Now, I’m a pretty chill dude and do not wish to do anyone harm unless they threaten me with imminent danger. That’s fortunate for me because state law prohibits me from using force in pretty much any other circumstance. I can’t shoot someone for merely trespassing (nor would I wish to). I can’t shoot someone even if I catch them in the act of burning down my hut (nor would I wish to). I can’t shoot them even if they are armed and shoot a hole into my solar panels with a shotgun (nor would I wish to). In fact, I won’t point my gun at another person unless they’ve shot at me or I feel they are about to, and even then, only if I think they can actually hit me (most people can’t shoot worth a damn), and only if I don’t think I can safely retreat.
If I came across someone vandalizing my property, how can I be sure that in my rage I won’t shoot them even though I have no legal basis to do so? I can’t. But I have faith in myself. I believe I am a good person, and that I won’t cause unnecessary bodily harm in another person. Like I said, I’m a pretty chill dude. While we’re on the topic of safety, I should also note that I exercise extreme caution with my firearms. When I carry guns on my property, I leave the chamber empty. That means I can disengage the safety and pull the trigger and nothing will happen. I have to load a round into the chamber, which is a clear and deliberate act that gives me an additional moment to reflect on what I am doing, or about to do.

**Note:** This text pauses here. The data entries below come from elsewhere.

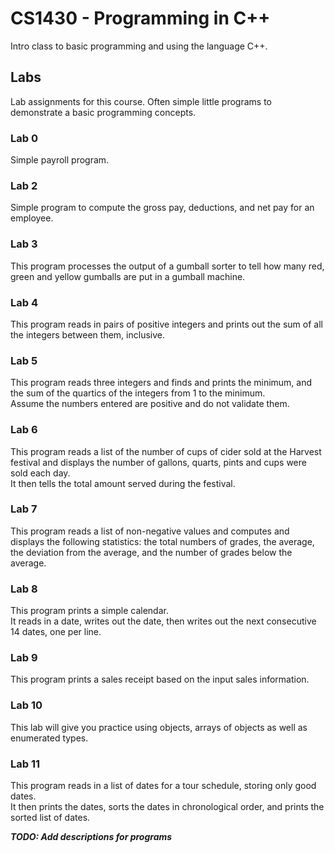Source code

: # CS1430 - Programming in C++ 
Intro class to basic programming and using the language C++.

## Labs
Lab assignments for this course. Often simple little programs to demonstrate a basic programming concepts.

### Lab 0
Simple payroll program.

### Lab 2
Simple program to compute the gross pay, deductions, and net pay for an employee.

### Lab 3
This program processes the output of a gumball sorter to tell how many red, green and yellow gumballs are put in a gumball machine.

### Lab 4
This program reads in pairs of positive integers and prints out the sum of all the integers between them, inclusive.

### Lab 5
This program reads three integers and finds and prints the minimum, and the sum of the quartics of the integers from 1 to the minimum.  
Assume the numbers entered are positive and do not validate them.

### Lab 6
This program reads a list of the number of cups of cider sold at the Harvest festival and displays the number of gallons, quarts, pints and cups were sold each day.  
It then tells the total amount served during the festival.

### Lab 7
This program reads a list of non-negative values and computes and displays the following statistics: the total numbers of grades, the average, the deviation from the average, and the number of grades below the average.

### Lab 8
This program prints a simple calendar.  
It reads in a date, writes out the date, then writes out the next consecutive 14 dates, one per line.

### Lab 9
This program prints a sales receipt based on the input sales information.

### Lab 10
This lab will give you practice using objects, arrays of objects as well as enumerated types.

### Lab 11
This program reads in a list of dates for a tour schedule, storing only good dates.  
It then prints the dates, sorts the dates in chronological order, and prints the sorted list of dates.

***TODO: Add descriptions for programs***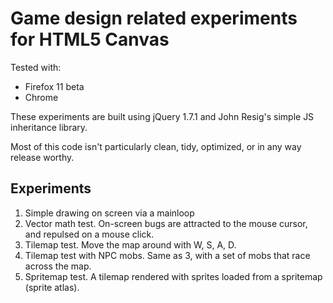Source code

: Game design related experiments for HTML5 Canvas
================================================

Tested with:
  * Firefox 11 beta
  * Chrome

These experiments are built using jQuery 1.7.1 and John Resig's simple JS inheritance library. 

Most of this code isn't particularly clean, tidy, optimized, or in any way release worthy.

Experiments
-----------

1. Simple drawing on screen via a mainloop
2. Vector math test. On-screen bugs are attracted to the mouse cursor, and repulsed on a mouse click.
3. Tilemap test. Move the map around with W, S, A, D.
4. Tilemap test with NPC mobs. Same as 3, with a set of mobs that race across the map.
5. Spritemap test. A tilemap rendered with sprites loaded from a spritemap (sprite atlas).

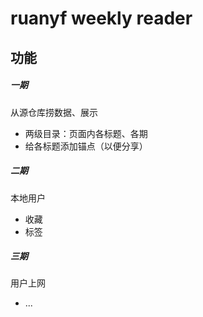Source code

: # ruanyf weekly reader
## 功能
##### 一期
从源仓库捞数据、展示

+ 两级目录：页面内各标题、各期
+ 给各标题添加锚点（以便分享）

##### 二期
本地用户
+ 收藏
+ 标签

##### 三期
用户上网
+ ...
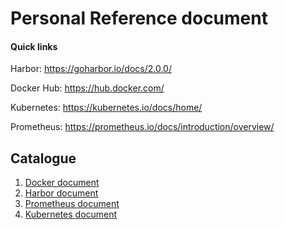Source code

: # Personal Reference document

#### Quick links

Harbor: https://goharbor.io/docs/2.0.0/

Docker Hub: https://hub.docker.com/

Kubernetes: https://kubernetes.io/docs/home/

Prometheus: https://prometheus.io/docs/introduction/overview/


## Catalogue
1. [Docker document](document/docker/README.md)
2. [Harbor document](document/harbor/harbor.md)
3. [Prometheus document](document/prometheus/introduce.md)
4. [Kubernetes document]()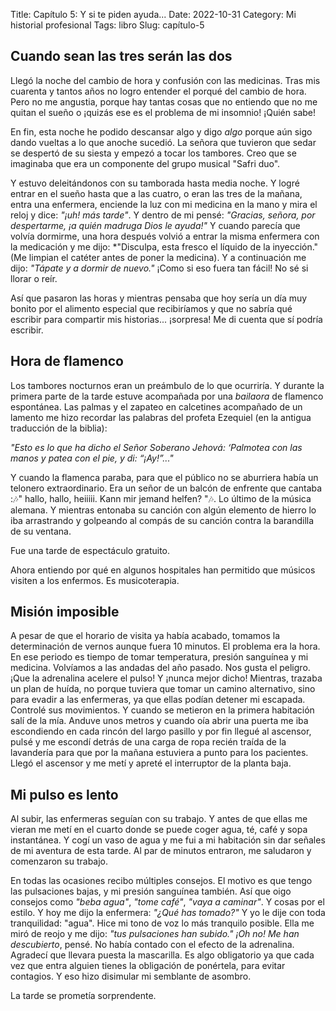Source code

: Title: Capítulo 5: Y si te piden ayuda...
Date: 2022-10-31
Category: Mi historial profesional
Tags: libro
Slug: capítulo-5

## Cuando sean las tres serán las dos

 Llegó la noche del cambio de hora y confusión con las medicinas.
Tras mis cuarenta y tantos años no logro entender el porqué del cambio de hora.
Pero no me angustia, porque hay tantas cosas que no entiendo que no me quitan el sueño o ¡quizás ese es el problema de mi insomnio! ¡Quién sabe!

En fin, esta noche he podido descansar algo y digo *algo* porque aún sigo dando vueltas a lo que anoche sucedió.
La señora que tuvieron que sedar se despertó de su siesta y empezó a tocar los tambores. Creo que se imaginaba que era un componente del grupo musical "Safri duo".

Y estuvo deleitándonos con su tamborada hasta media noche.
Y logré entrar en el sueño hasta que a las cuatro, o eran las tres de la mañana, entra una enfermera, enciende la luz con mi medicina en la mano y mira el reloj y dice: *"¡uh! más tarde"*.
Y dentro de mi pensé: *"Gracias, señora, por despertarme, ¡a quién madruga Dios le ayuda!"* Y cuando parecía que volvía dormirme, una hora después volvió a entrar la misma enfermera con la medicación y me dijo: *"Disculpa, esta  fresco el líquido de la inyección." (Me limpian el catéter antes de poner la medicina). Y a continuación me dijo: *"Tápate y a dormir de nuevo."*
¡Como si eso fuera tan fácil! No sé si llorar o reír.

Así que pasaron las horas y mientras pensaba que hoy sería un día muy bonito por el alimento especial que recibiríamos y que no sabría qué escribir para compartir mis historias... ¡sorpresa! Me di cuenta que sí podría escribir.

## Hora de flamenco

Los tambores nocturnos eran un preámbulo de lo que ocurriría.
Y durante la primera parte de la tarde estuve acompañada por una *bailaora* de flamenco espontánea.
Las palmas y el zapateo en calcetines acompañado de un lamento me hizo recordar las palabras del profeta Ezequiel (en la antigua traducción de la biblia):

*"Esto es lo que ha dicho el Señor Soberano Jehová: ‘Palmotea con las manos y patea con el pie, y di: “¡Ay!”..."*

Y cuando la flamenca paraba, para que el público no se aburriera había un telonero extraordinario.
Era un señor de un balcón de enfrente que cantaba :🎶" hallo, hallo, heiiiii. Kann mir jemand helfen? "🎶. Lo último de la música alemana.
Y mientras entonaba  su canción con algún elemento de hierro lo iba arrastrando y golpeando al compás de su canción contra la barandilla de su ventana. 

Fue una tarde de espectáculo gratuito.

Ahora entiendo por qué en algunos hospitales han permitido que músicos visiten a los enfermos.
Es musicoterapia.

## Misión imposible

A pesar de que el horario de visita ya había acabado, tomamos la determinación de vernos aunque fuera 10 minutos.
El problema era la hora.
En ese periodo es tiempo de tomar temperatura, presión sanguínea y mi medicina.
Volvíamos a las andadas del año pasado. Nos gusta el peligro. ¡Que la adrenalina acelere el pulso! Y ¡nunca mejor dicho!
Mientras, trazaba un plan de huída, no porque tuviera que tomar un camino alternativo, sino para evadir a las enfermeras, ya que ellas podían detener mi escapada.
Controlé sus movimientos. Y cuando se metieron en la primera habitación salí de la mía.
Anduve unos metros y cuando oía abrir una puerta me iba escondiendo en cada rincón del largo pasillo y por fin llegué al ascensor, pulsé y me escondí detrás de una carga de ropa recién traída de la lavandería para que por la  mañana estuviera a punto para los pacientes.
Llegó el ascensor y me metí y apreté el interruptor de la planta baja.

## Mi pulso es lento

Al subir, las enfermeras seguían con su trabajo. Y antes de que ellas me vieran me metí en el cuarto donde se puede coger agua, té, café y sopa instantánea.
Y cogí un vaso de agua y me fui a mi habitación sin dar señales de mi aventura de esta tarde.
Al par de minutos entraron, me saludaron y comenzaron su trabajo.

En todas las ocasiones recibo múltiples consejos.
El motivo es que tengo las pulsaciones bajas, y mi presión sanguínea también.
Así que oigo consejos como *"beba agua"*, *"tome café"*, *"vaya a caminar"*.
Y cosas por el estilo.
Y hoy me dijo la enfermera: *"¿Qué has tomado?"*
Y yo le dije con toda tranquilidad: "agua". Hice mi tono de voz lo más tranquilo posible.
Ella me miró de reojo y me dijo: *"tus pulsaciones han subido."*
*¡Oh no! Me han descubierto*, pensé.
No había contado con el efecto de la adrenalina.
Agradecí que llevara puesta la mascarilla. Es algo obligatorio ya que cada vez que entra alguien tienes la obligación de ponértela, para evitar contagios.
Y eso hizo disimular mi semblante de asombro.

La tarde se prometía sorprendente.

For me, gun ownership is about more than what the 2nd Amendment says or doesn’t say. It’s about freedom, individual accountability, and faith in humanity. It’s about what kind of society I want to live in. Personally, I want to live in a society where people can do whatever the hell they want, as long as they don’t harm others. And if they do do harm, then they should be held accountable. But as long as I don’t actually do harm, it shouldn’t be anyone else’s business what I might do. I also want to believe that most people are good, and want others to believe that I am good too. I’d like to live in a society where I’m not assumed to be violent or dangerous just because I own a device that could conceivably be used for violent and destructive purposes. In other words, judge me by what I do, not by what I own. And trust me, for I am good.